#### [Entries provided]
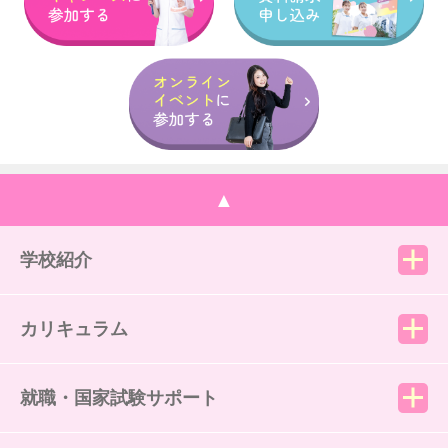
▲
学校紹介
カリキュラム
就職・国家試験サポート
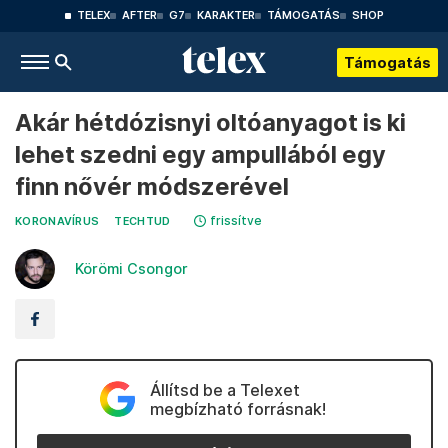
TELEX
AFTER
G7
KARAKTER
TÁMOGATÁS
SHOP
Támogatás
Akár hétdózisnyi oltóanyagot is ki
lehet szedni egy ampullából egy
finn nővér módszerével
frissítve
KORONAVÍRUS
TECHTUD
Körömi Csongor
Állítsd be a Telexet
megbízható forrásnak!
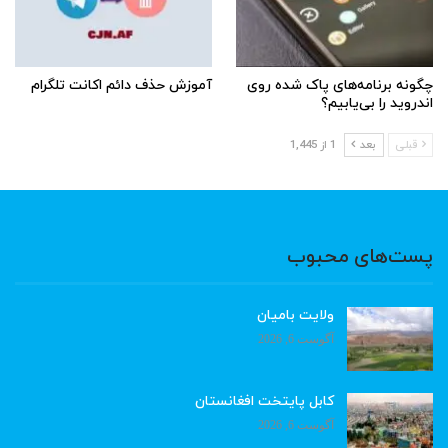
چگونه برنامه‌های پاک شده روی
آموزش حذف دائم اکانت تلگرام
اندروید را بی‌یابیم؟
قبلی
بعد
1 از 1,445
پست‌های محبوب
ولایت بامیان
آگوست 6, 2026
کابل پایتخت افغانستان
آگوست 6, 2026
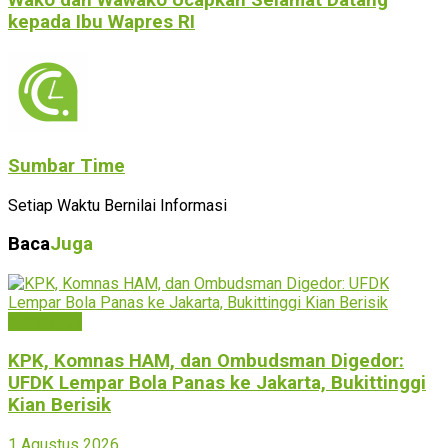
Wako dan Wawako Ucapkan Selamat Datang
kepada Ibu Wapres RI
Sumbar Time
Setiap Waktu Bernilai Informasi
Baca
Juga
Bukittinggi
KPK, Komnas HAM, dan Ombudsman Digedor:
UFDK Lempar Bola Panas ke Jakarta, Bukittinggi
Kian Berisik
1 Agustus 2026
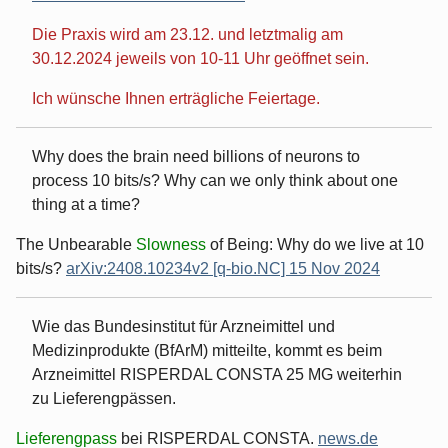
Die Praxis wird am 23.12. und letztmalig am
30.12.2024 jeweils von 10-11 Uhr geöffnet sein.
Ich wünsche Ihnen erträgliche Feiertage.
Why does the brain need billions of neurons to
process 10 bits/s? Why can we only think about one
thing at a time?
The Unbearable
Slowness
of Being: Why do we live at 10
bits/s?
arXiv:2408.10234v2 [q-bio.NC] 15 Nov 2024
Wie das Bundesinstitut für Arzneimittel und
Medizinprodukte (BfArM) mitteilte, kommt es beim
Arzneimittel RISPERDAL CONSTA 25 MG weiterhin
zu Lieferengpässen.
Lieferengpass
bei RISPERDAL CONSTA.
news.de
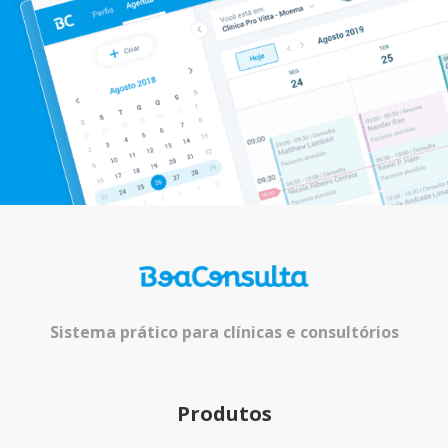
Sistema prático para clínicas e consultórios
Produtos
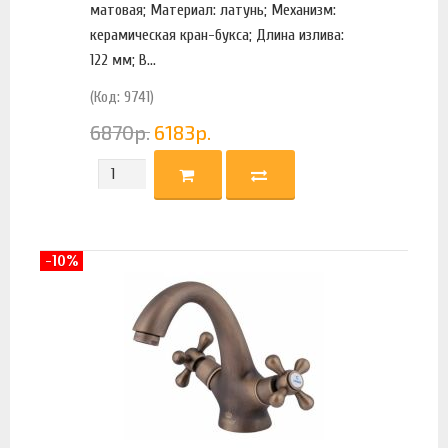
матовая; Материал: латунь; Механизм:
керамическая кран-букса; Длина излива:
122 мм; В...
(Код: 9741)
6870
р.
6183
р.
-10%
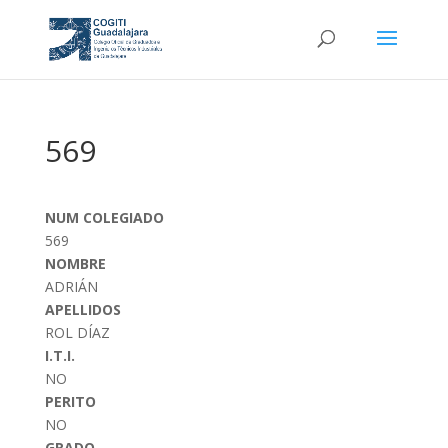
569
NUM COLEGIADO
569
NOMBRE
ADRIÁN
APELLIDOS
ROL DÍAZ
I.T.I.
NO
PERITO
NO
GRADO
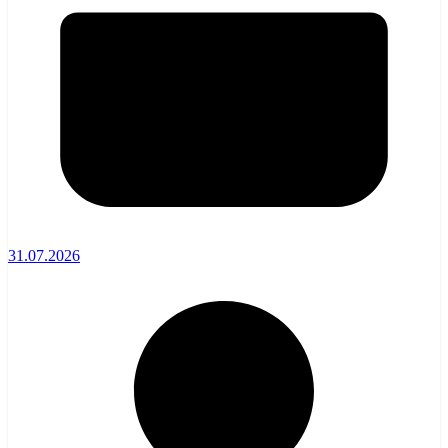
31.07.2026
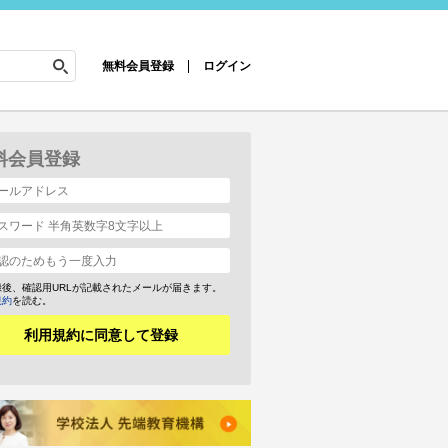
無料会員登録
ログイン
料会員登録
録後、確認用URLが記載されたメールが届きます。
規約
を読む。
利用規約に同意して登録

#### [Directions for this task]
Type out the text of the items word for word, starting at the beginning of the items and ending with the line that contains "megbízható forrásnak!". Leave out the pictures.

#### [Response to this exercise]
▲
学校紹介
カリキュラム
就職・国家試験サポート
TELEX
AFTER
G7
KARAKTER
TÁMOGATÁS
SHOP
Támogatás
Akár hétdózisnyi oltóanyagot is ki
lehet szedni egy ampullából egy
finn nővér módszerével
frissítve
KORONAVÍRUS
TECHTUD
Körömi Csongor
Állítsd be a Telexet
megbízható forrásnak!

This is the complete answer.